But union leaders insisted that a longer stoppage, scheduled for next Tuesday, would go ahead unless Thompson agreed to "meaningful negotiations". The next stoppages are scheduled for May 31 and June 1, with the fourth strike day yet to be disclosed.

The three unions behind yesterday's strike claimed the strike was the "most successful in BBC's history" as it affected 95 per cent of all production activity with between 13,000 and 15,000 employees not reporting for duty, The Guardian newspaper reported.

But the BBC claimed that 10,500 staff out of a total of 17,000 expected to work had turned up. Thompson seemed determined to implement his plans to cut around 4,000 jobs and slash 15 per cent from budgets in an effort to save 355 million pound sterlings annually.

In the news division and some regional newsrooms, only a handful came to work but in other departments like marketing and human resources, more than 90 per cent worked, the network said.

Executives hope that the employees' anger will die down and they will lose the stomach for two more days without pay. However, Luke Crawley, national official of the broadcasting union Bectu, told the paper "They'll get a big shock next week. People are determined to get something out of this."

Every BBC service was affected yesterday but those that rely on live programmes and news coverage such as Radio 4 and 5 Live were the worst hit.
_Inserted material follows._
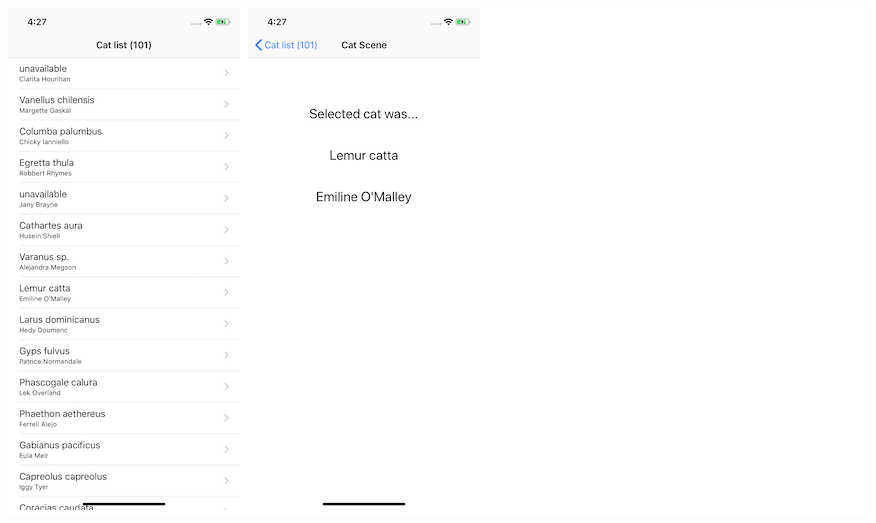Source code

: <img src="images/a3-cat-list.png" class="border1" alt="Cat list" />&nbsp;&nbsp;<img src="images/a3-cat-scene.png" class="border1" alt="Cat scene" />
Listeners were treated to a day of repeats, with jazz, comedy and documentary.

"This is the worst disruption at the BBC for over a decade." Paul Mason, who works on 'Newsnight' and represents another of the striking unions, the National Union of Journalists, said.

"It matters because broadcasting excellence, programme quality and journalistic integrity - all of the values the BBC strives for - are at risk if these cuts go ahead as proposed," Brendan Barber, TUC general secretary, told The Guardian.

Hardly any big name news presenters turned up, with John Humphrys, Jeremy Paxman, Fiona Bruce and Natasha Kaplinsky among those absent.

'News 24' presenter Susan Osman presented several news bulletins throughout the day, including the 'One O'Clock News', while Akhtar Khan from 'Fast Track' anchored 'BBC Breakfast' and BBC World's Stephen Cole presented the 'Six O'Clock News'.

The staff protested the cuts proposed by Thompson and senior executives saying they will mean "the beginning of the end for the BBC" and will reduce quality while undermining the case of the licence fee.